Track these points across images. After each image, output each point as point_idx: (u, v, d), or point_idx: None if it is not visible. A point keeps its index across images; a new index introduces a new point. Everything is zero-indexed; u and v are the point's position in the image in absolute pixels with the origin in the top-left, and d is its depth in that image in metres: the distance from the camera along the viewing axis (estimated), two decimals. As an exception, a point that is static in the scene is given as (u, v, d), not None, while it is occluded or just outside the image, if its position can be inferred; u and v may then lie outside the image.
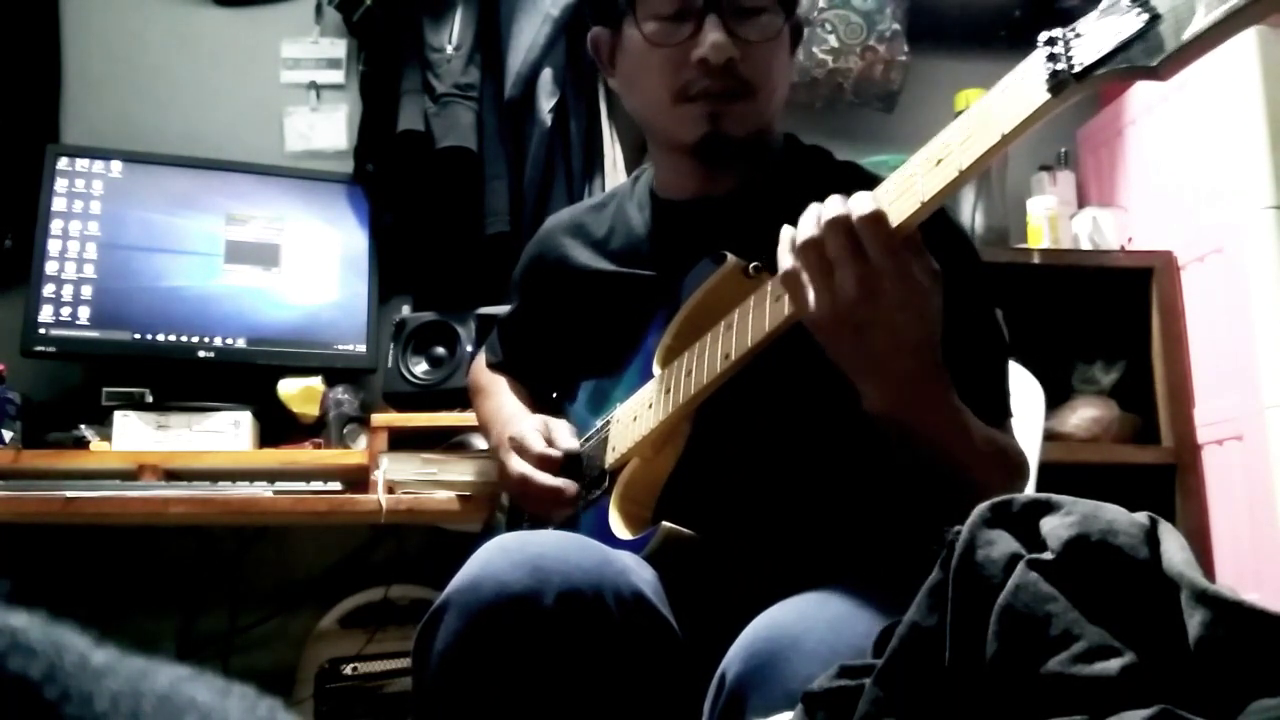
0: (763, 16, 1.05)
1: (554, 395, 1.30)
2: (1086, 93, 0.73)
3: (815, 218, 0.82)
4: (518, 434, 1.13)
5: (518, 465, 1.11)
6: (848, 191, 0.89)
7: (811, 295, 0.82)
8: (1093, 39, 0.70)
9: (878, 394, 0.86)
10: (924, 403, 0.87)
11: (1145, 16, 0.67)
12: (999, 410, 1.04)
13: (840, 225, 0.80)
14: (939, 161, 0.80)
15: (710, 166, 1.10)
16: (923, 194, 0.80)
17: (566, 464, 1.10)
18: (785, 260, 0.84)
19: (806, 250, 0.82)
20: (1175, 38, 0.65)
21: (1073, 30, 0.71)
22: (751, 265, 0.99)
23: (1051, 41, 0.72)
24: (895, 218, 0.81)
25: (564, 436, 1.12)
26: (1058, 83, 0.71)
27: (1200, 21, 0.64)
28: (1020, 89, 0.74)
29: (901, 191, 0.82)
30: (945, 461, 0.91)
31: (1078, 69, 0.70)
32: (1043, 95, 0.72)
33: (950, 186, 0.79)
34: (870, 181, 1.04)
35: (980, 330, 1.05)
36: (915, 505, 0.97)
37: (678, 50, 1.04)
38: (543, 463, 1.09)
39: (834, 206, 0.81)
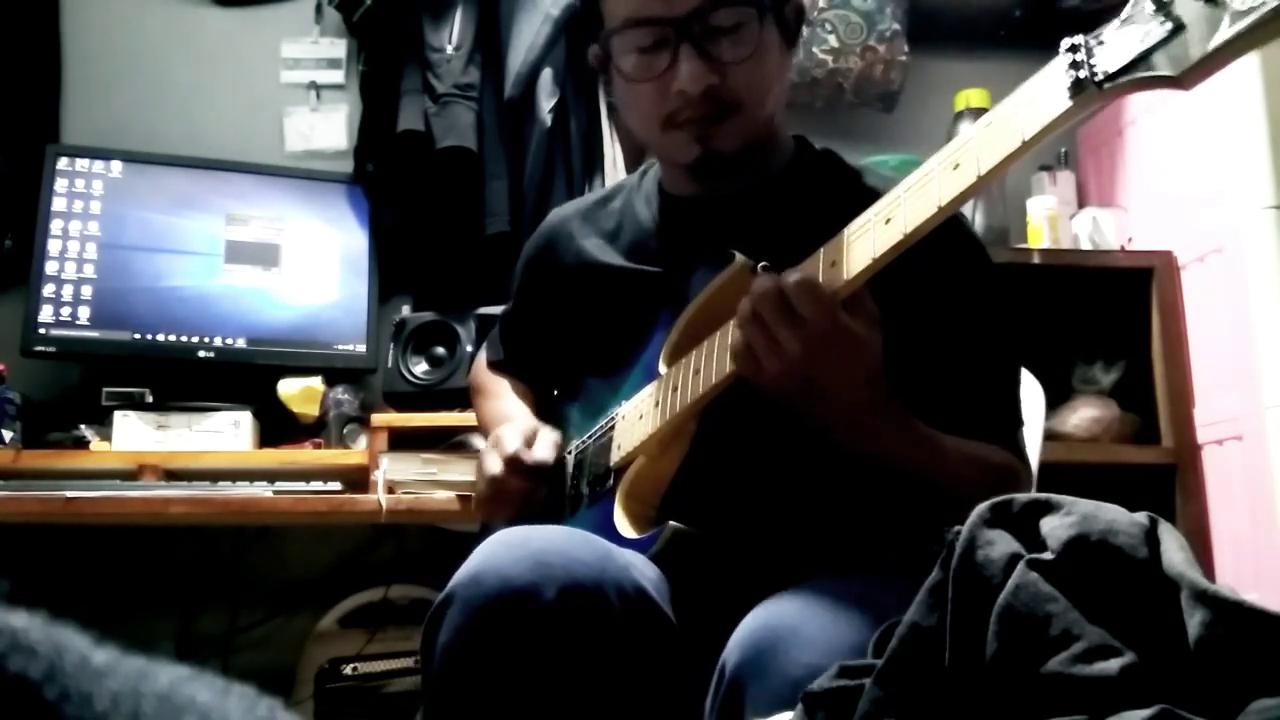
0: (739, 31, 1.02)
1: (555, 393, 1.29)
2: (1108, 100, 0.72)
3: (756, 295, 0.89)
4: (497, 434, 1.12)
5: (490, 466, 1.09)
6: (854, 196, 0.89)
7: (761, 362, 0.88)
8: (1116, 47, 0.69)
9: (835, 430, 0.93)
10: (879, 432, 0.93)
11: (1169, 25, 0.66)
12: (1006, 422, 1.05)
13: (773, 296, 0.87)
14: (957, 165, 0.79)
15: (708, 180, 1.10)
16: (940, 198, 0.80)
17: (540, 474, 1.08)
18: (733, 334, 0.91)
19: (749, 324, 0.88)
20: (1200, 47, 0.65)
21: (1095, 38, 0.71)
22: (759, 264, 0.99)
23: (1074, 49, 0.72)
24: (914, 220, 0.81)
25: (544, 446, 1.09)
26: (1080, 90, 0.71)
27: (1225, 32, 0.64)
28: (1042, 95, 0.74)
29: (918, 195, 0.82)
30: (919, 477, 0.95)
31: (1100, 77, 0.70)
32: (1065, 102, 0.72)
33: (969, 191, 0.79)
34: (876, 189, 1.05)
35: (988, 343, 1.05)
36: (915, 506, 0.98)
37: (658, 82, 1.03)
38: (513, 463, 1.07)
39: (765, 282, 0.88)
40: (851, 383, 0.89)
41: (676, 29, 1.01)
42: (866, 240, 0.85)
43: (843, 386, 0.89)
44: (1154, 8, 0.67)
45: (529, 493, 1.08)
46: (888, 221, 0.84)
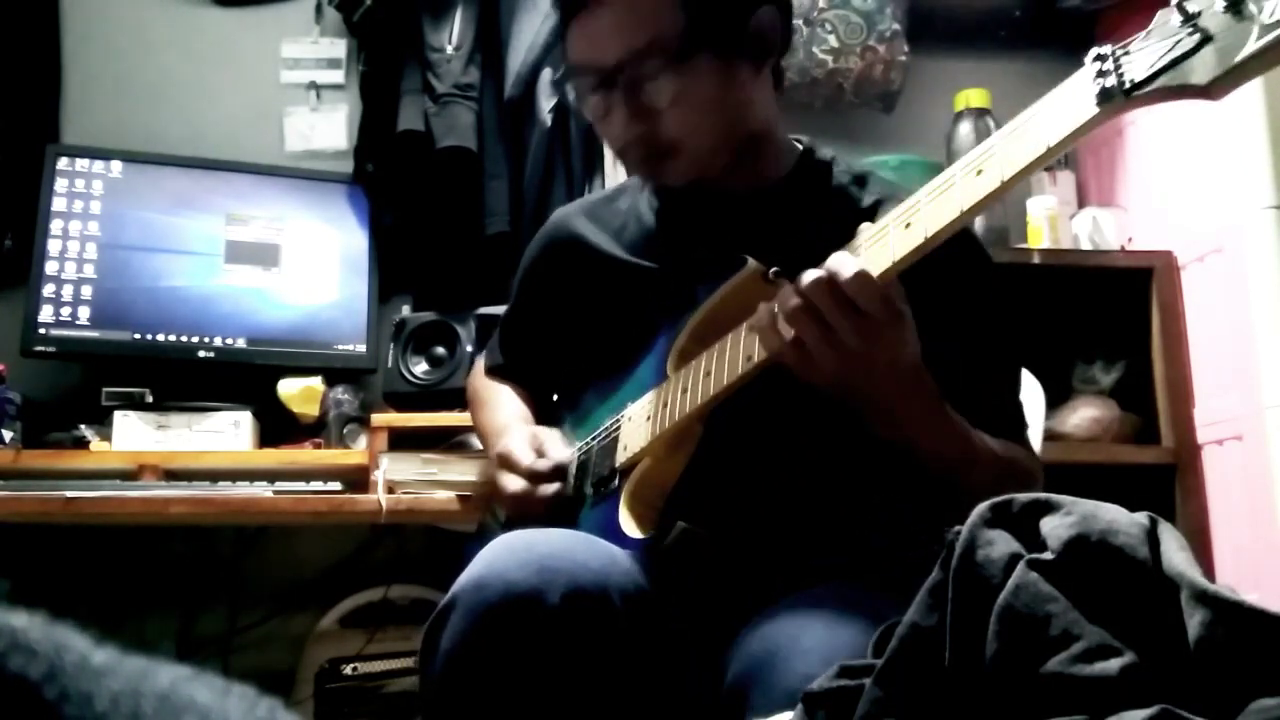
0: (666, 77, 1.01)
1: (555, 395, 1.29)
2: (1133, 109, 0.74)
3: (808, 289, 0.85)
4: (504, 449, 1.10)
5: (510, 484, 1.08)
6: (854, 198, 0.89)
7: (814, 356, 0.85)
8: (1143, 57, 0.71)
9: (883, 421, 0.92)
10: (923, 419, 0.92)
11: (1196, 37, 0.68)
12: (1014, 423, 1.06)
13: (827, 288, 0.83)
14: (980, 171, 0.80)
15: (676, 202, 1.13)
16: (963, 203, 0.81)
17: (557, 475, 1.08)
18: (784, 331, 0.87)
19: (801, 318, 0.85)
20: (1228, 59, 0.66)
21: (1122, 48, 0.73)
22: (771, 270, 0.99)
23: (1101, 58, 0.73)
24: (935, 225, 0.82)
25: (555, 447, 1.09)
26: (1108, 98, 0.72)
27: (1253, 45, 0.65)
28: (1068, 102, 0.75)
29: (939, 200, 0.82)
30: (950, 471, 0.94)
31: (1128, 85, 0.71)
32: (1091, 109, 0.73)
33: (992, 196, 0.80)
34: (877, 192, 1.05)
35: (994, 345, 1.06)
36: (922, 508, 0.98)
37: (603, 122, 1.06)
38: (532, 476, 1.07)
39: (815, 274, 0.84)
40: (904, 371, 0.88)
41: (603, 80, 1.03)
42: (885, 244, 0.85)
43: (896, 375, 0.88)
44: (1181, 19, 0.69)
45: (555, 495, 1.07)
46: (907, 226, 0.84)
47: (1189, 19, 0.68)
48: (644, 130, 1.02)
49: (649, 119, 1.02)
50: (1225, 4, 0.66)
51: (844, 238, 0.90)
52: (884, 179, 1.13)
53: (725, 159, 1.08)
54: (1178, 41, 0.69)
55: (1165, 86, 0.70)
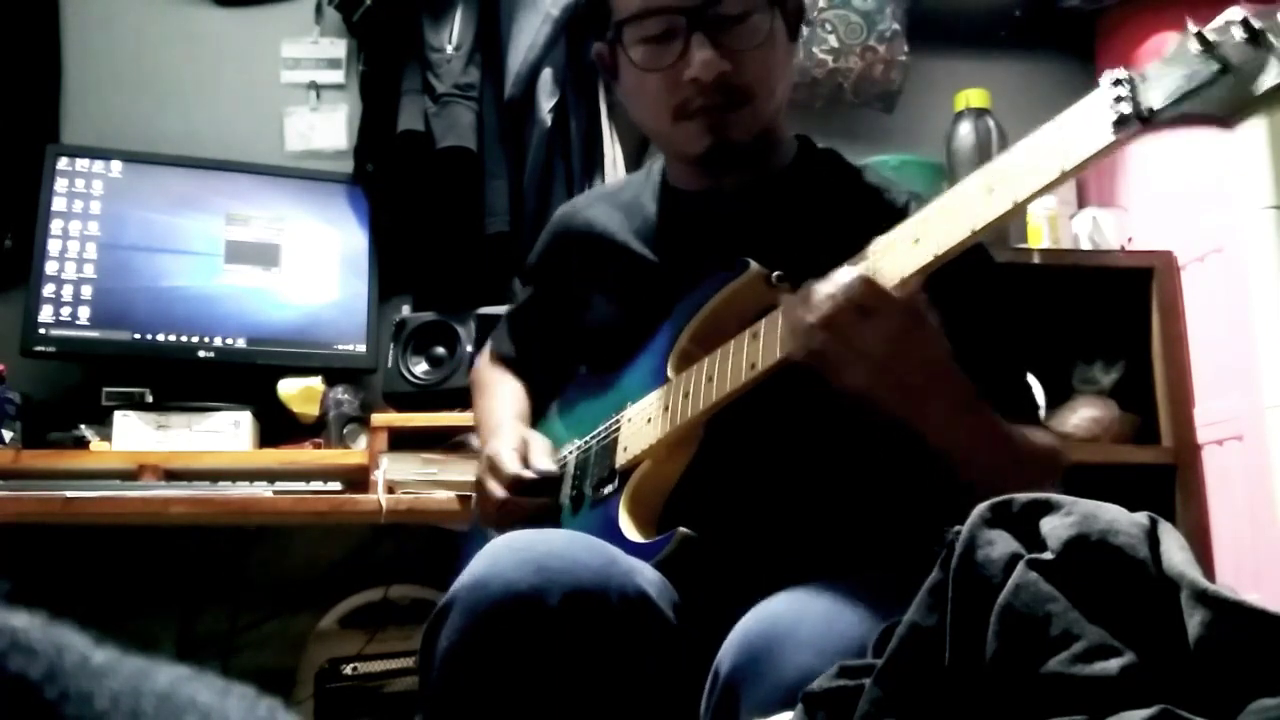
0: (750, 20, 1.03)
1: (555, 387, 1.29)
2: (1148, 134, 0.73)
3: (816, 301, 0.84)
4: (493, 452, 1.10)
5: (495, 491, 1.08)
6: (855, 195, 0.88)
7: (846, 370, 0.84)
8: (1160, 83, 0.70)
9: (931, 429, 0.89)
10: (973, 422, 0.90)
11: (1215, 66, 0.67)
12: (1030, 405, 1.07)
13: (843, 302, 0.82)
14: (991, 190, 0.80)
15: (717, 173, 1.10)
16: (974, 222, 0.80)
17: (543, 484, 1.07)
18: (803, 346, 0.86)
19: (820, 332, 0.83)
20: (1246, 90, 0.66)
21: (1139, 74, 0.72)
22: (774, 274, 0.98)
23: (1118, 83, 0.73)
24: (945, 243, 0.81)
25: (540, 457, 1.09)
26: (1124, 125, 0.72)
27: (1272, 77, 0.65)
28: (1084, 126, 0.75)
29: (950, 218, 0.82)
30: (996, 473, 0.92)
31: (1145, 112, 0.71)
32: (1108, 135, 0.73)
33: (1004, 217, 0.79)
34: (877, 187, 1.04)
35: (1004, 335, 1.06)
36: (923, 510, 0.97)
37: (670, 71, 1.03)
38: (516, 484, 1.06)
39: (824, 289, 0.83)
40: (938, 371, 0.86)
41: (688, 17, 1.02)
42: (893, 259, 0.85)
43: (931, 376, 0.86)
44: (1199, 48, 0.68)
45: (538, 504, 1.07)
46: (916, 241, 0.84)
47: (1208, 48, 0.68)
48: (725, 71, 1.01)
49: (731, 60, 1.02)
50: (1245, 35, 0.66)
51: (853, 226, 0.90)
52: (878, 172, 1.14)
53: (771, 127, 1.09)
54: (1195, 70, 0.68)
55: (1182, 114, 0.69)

§

● Work instructions: Please print the entire listing again exactly, minus its images.

● Solved problem:
Track these points across images. After each image, output each point as point_idx: (u, v, d), or point_idx: None if it is not visible. A point keeps its index across images; a new index introduces a new point. Everything is zero-indexed; u and v are the point's position in the image in absolute pixels with the origin in the top-left, and d is its depth in that image in metres: the distance from the camera along the viewing axis (estimated), two decimals. As an exception, a point that is static in the scene is given as (u, v, d), not None, while it is occluded or just outside the image, if its position can be inferred; u and v may then lie outside the image.
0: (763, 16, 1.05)
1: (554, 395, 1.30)
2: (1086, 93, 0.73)
3: (815, 218, 0.82)
4: (518, 434, 1.13)
5: (518, 465, 1.11)
6: (848, 191, 0.89)
7: (811, 295, 0.82)
8: (1093, 39, 0.70)
9: (878, 394, 0.86)
10: (924, 403, 0.87)
11: (1145, 16, 0.67)
12: (999, 410, 1.04)
13: (840, 225, 0.80)
14: (939, 161, 0.80)
15: (710, 166, 1.10)
16: (923, 194, 0.80)
17: (566, 464, 1.10)
18: (785, 260, 0.84)
19: (806, 250, 0.82)
20: (1175, 38, 0.65)
21: (1073, 30, 0.71)
22: (751, 265, 0.99)
23: (1051, 41, 0.72)
24: (895, 218, 0.81)
25: (564, 436, 1.12)
26: (1058, 83, 0.71)
27: (1200, 21, 0.64)
28: (1020, 89, 0.74)
29: (901, 191, 0.82)
30: (945, 461, 0.91)
31: (1078, 69, 0.70)
32: (1043, 95, 0.72)
33: (950, 186, 0.79)
34: (870, 181, 1.04)
35: (980, 330, 1.05)
36: (915, 505, 0.97)
37: (678, 50, 1.04)
38: (543, 463, 1.09)
39: (834, 206, 0.81)
0: (739, 31, 1.02)
1: (555, 393, 1.29)
2: (1108, 100, 0.72)
3: (756, 295, 0.89)
4: (497, 434, 1.12)
5: (490, 466, 1.09)
6: (854, 196, 0.89)
7: (761, 362, 0.88)
8: (1116, 47, 0.69)
9: (835, 430, 0.93)
10: (879, 432, 0.93)
11: (1169, 25, 0.66)
12: (1006, 422, 1.05)
13: (773, 296, 0.87)
14: (957, 165, 0.79)
15: (708, 180, 1.10)
16: (940, 198, 0.80)
17: (540, 474, 1.08)
18: (733, 334, 0.91)
19: (749, 324, 0.88)
20: (1200, 47, 0.65)
21: (1095, 38, 0.71)
22: (759, 264, 0.99)
23: (1074, 49, 0.72)
24: (914, 220, 0.81)
25: (544, 446, 1.09)
26: (1080, 90, 0.71)
27: (1225, 32, 0.64)
28: (1042, 95, 0.74)
29: (918, 195, 0.82)
30: (919, 477, 0.95)
31: (1100, 77, 0.70)
32: (1065, 102, 0.72)
33: (969, 191, 0.79)
34: (876, 189, 1.05)
35: (988, 343, 1.05)
36: (915, 506, 0.98)
37: (658, 82, 1.03)
38: (513, 463, 1.07)
39: (765, 282, 0.88)
40: (851, 383, 0.89)
41: (676, 29, 1.01)
42: (866, 240, 0.85)
43: (843, 386, 0.89)
44: (1154, 8, 0.67)
45: (529, 493, 1.08)
46: (888, 221, 0.84)
0: (666, 77, 1.01)
1: (555, 395, 1.29)
2: (1133, 109, 0.74)
3: (808, 289, 0.85)
4: (504, 449, 1.10)
5: (510, 484, 1.08)
6: (854, 198, 0.89)
7: (814, 356, 0.85)
8: (1143, 57, 0.71)
9: (883, 421, 0.92)
10: (923, 419, 0.92)
11: (1196, 37, 0.68)
12: (1014, 423, 1.06)
13: (827, 288, 0.83)
14: (980, 171, 0.80)
15: (676, 202, 1.13)
16: (963, 203, 0.81)
17: (557, 475, 1.08)
18: (784, 331, 0.87)
19: (801, 318, 0.85)
20: (1228, 59, 0.66)
21: (1122, 48, 0.73)
22: (771, 270, 0.99)
23: (1101, 58, 0.73)
24: (935, 225, 0.82)
25: (555, 447, 1.09)
26: (1108, 98, 0.72)
27: (1253, 45, 0.65)
28: (1068, 102, 0.75)
29: (939, 200, 0.82)
30: (950, 471, 0.94)
31: (1128, 85, 0.71)
32: (1091, 109, 0.73)
33: (992, 196, 0.80)
34: (877, 192, 1.05)
35: (994, 345, 1.06)
36: (922, 508, 0.98)
37: (603, 122, 1.06)
38: (532, 476, 1.07)
39: (815, 274, 0.84)
40: (904, 371, 0.88)
41: (603, 80, 1.03)
42: (885, 244, 0.85)
43: (896, 375, 0.88)
44: (1181, 19, 0.69)
45: (555, 495, 1.07)
46: (907, 226, 0.84)
47: (1189, 19, 0.68)
48: (644, 130, 1.02)
49: (649, 119, 1.02)
50: (1225, 4, 0.66)
51: (844, 238, 0.90)
52: (884, 179, 1.13)
53: (725, 159, 1.08)
54: (1178, 41, 0.69)
55: (1165, 86, 0.70)
0: (750, 20, 1.03)
1: (555, 387, 1.29)
2: (1148, 134, 0.73)
3: (816, 301, 0.84)
4: (493, 452, 1.10)
5: (495, 491, 1.08)
6: (855, 195, 0.88)
7: (846, 370, 0.84)
8: (1160, 83, 0.70)
9: (931, 429, 0.89)
10: (973, 422, 0.90)
11: (1215, 66, 0.67)
12: (1030, 405, 1.07)
13: (843, 302, 0.82)
14: (991, 190, 0.80)
15: (717, 173, 1.10)
16: (974, 222, 0.80)
17: (543, 484, 1.07)
18: (803, 346, 0.86)
19: (820, 332, 0.83)
20: (1246, 90, 0.66)
21: (1139, 74, 0.72)
22: (774, 274, 0.98)
23: (1118, 83, 0.73)
24: (945, 243, 0.81)
25: (540, 457, 1.09)
26: (1124, 125, 0.72)
27: (1272, 77, 0.65)
28: (1084, 126, 0.75)
29: (950, 218, 0.82)
30: (996, 473, 0.92)
31: (1145, 112, 0.71)
32: (1108, 135, 0.73)
33: (1004, 217, 0.79)
34: (877, 187, 1.04)
35: (1004, 335, 1.06)
36: (923, 510, 0.97)
37: (670, 71, 1.03)
38: (516, 484, 1.06)
39: (824, 289, 0.83)
40: (938, 371, 0.86)
41: (688, 17, 1.02)
42: (893, 259, 0.85)
43: (931, 376, 0.86)
44: (1199, 48, 0.68)
45: (538, 504, 1.07)
46: (916, 241, 0.84)
47: (1208, 48, 0.68)
48: (725, 71, 1.01)
49: (731, 60, 1.02)
50: (1245, 35, 0.66)
51: (853, 226, 0.90)
52: (878, 172, 1.14)
53: (771, 127, 1.09)
54: (1195, 70, 0.68)
55: (1182, 114, 0.69)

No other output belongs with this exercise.